Attempts to Gag Dissenting Citizens’ Voices through Anti-Social Media Bill is a threat to democracy, CODE tells FG

A protester holds a placard in front of Nigeria’s National Assembly during a protest on the Hate Speech Bill and Social Media Bill in AbujaCredit: Kola Suleiman/AFP

The current review of the proposed social media bill, sections 5, 12, 13, 24 and 33 reveal a blatant affront by the government to gag citizens and prevent future democratic protests. This development came as a fall-out from the recent #ENDSARS demonstrations that campaigned for the dissolution of the Special Anti-Robbery Squad (SARS), an end to police brutality, justice for victims of police brutality and accountability of police officers found culpable. 

The proposed law is an attempt to undermine the country’s fledgling democracy, one where citizens freely exercise fundamental rights to freedom of expression, speech and the press; freedom of thought, conscience and religion, right to peaceful assembly and association, right to access to justice, and so on.
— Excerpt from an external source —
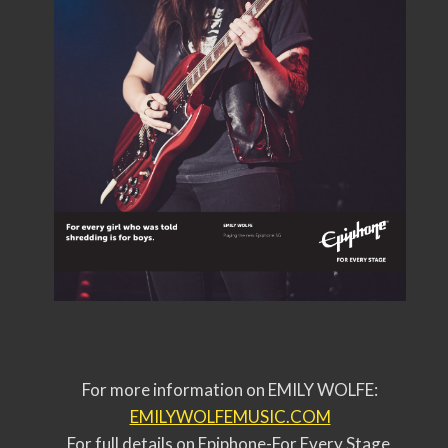
For more information on EMILY WOLFE:
EMILYWOLFEMUSIC.COM
For full details on Epiphone-For Every Stage,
Its adoption will criminalise these rights and empower the Law Enforcement Departments and the Nigerian Communications Commission (NCC) to prosecute dissenting voices at will. 

If passed into law, the bill will grant the executive arm of the government the discretion to determine what can be termed “false news”. It will criminalise “false” declarations and statements of fact; and sections 3 (iv) and (v) prohibit the transmission of statements that may influence the outcome of an election and diminish public confidence in a public office, respectively. This is alarming considering the fact that we live in a country where facts are easily branded false news by the government.

In addition, the bill will clamp down on fundraising activities that may promote false declarations of facts via an online location. Not only is this particular item vague, it could effectively prevent future public protests from mobilising funds as seen in the #ENDSARS protests where funds were raised to provide food, water, legal, medical and other aid to protesters and victims of undue police clampdowns.

More alarming is section 12 which grants the LED access to order an Internet Service Provider (ISP) to block/disable end-user internet access to an online location or platform. This would effectively end C-governance (citizen-led governance) and E-governance seeing that the internet has been a medium for mobilising voices and executing online protests against unfavourable public policies. Besides that, Social media has been a forum for public opinions and poll taking for policy formulation and/or influencing.

The autocratic elements of the proposed law rely on its arbitrary elements for its enforcement which will be largely dependent on what the executive arm of government deems to be right or opines to be false. In order for us to sustain our democracy, we must not allow our country become one where communication and expression of opinions are criminalised.